**PAGE**

»»

We shall deal with NULL/NA values in this data-set constructively as possible. The variable(s) that contains NULL / NA values are :-
[1] "Jersey.Number"This column is not useful, so we choose to drop it. Hence, our data is free from NULL/NA Values.
Now in order to proceed we shall change the type of few columns : Wage, Value and Best Position, because they will be used in calculation and hence should go through some feature engineering to remove the unwanted parts.
We created a column “Category” that has 4 position, namely “Attacker”, “Defender”, “Midfielder”, “Goalkeeper” based on the Best.Position column.
Here is the distribution of the categories :-
Attacker Defender Goalkeeper Midfielder
3028 5913 1995 6624 For the Wage and Value column, we need to remove the € symbol and also convert K and M with suitable multiples.
Next, we shall convert the Height and Weight columns respectively to their numeric values
On basic scrutiny or birds eye view of the data-set confirms that only the numerical column(both original and newly formed) are required for the analysis, rest all columns other than those and Name shall be dropped from the data-set.
Our data is now ready for analysis, we shall begin with some visual analysis that includes basic plots and further we shall also try to check whether we can categories or form cluster based on the category column using PCA.

««

**PROMPT**
Print the portion of the data-cleaning page from "We shall deal" up to and including "from NULL/NA Values.".

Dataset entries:
»»

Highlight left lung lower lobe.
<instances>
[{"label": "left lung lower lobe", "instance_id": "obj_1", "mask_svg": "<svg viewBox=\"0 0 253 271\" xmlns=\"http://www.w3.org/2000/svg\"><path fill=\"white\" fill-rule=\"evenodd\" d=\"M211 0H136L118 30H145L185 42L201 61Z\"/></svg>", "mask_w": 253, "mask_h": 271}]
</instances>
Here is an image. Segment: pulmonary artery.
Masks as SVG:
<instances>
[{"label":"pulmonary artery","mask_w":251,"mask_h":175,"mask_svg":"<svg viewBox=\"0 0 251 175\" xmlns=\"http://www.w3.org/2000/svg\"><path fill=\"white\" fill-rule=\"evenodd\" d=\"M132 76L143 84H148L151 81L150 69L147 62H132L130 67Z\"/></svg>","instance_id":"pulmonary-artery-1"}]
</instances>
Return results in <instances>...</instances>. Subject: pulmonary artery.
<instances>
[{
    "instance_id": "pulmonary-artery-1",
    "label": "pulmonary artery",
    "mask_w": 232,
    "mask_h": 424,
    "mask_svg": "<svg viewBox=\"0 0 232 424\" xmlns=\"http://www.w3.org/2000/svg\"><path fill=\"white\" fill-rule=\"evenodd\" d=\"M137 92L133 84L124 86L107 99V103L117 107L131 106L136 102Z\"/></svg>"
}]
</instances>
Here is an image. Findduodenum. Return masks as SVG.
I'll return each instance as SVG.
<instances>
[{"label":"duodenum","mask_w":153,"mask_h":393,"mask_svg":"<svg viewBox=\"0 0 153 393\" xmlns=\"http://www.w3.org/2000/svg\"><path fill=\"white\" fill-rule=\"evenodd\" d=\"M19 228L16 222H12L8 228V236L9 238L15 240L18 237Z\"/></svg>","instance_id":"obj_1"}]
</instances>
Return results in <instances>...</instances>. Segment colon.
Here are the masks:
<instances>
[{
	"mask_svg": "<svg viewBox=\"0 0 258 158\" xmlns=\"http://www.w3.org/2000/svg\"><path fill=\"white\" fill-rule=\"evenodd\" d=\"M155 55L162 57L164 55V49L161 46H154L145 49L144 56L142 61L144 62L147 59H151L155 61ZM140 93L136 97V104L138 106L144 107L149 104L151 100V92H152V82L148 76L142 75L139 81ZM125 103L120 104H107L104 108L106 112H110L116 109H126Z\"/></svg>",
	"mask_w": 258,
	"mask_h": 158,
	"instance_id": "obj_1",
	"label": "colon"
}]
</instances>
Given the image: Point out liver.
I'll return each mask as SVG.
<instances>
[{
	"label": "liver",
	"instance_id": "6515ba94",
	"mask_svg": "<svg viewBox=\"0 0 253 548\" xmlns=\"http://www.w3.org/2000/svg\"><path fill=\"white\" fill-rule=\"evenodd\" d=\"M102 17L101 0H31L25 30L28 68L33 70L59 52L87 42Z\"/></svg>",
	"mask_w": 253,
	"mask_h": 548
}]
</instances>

««

**RESULT OF THIS TASK**
We shall deal with NULL/NA values in this data-set constructively as possible. The variable(s) that contains NULL / NA values are :-
[1] "Jersey.Number"This column is not useful, so we choose to drop it. Hence, our data is free from NULL/NA Values.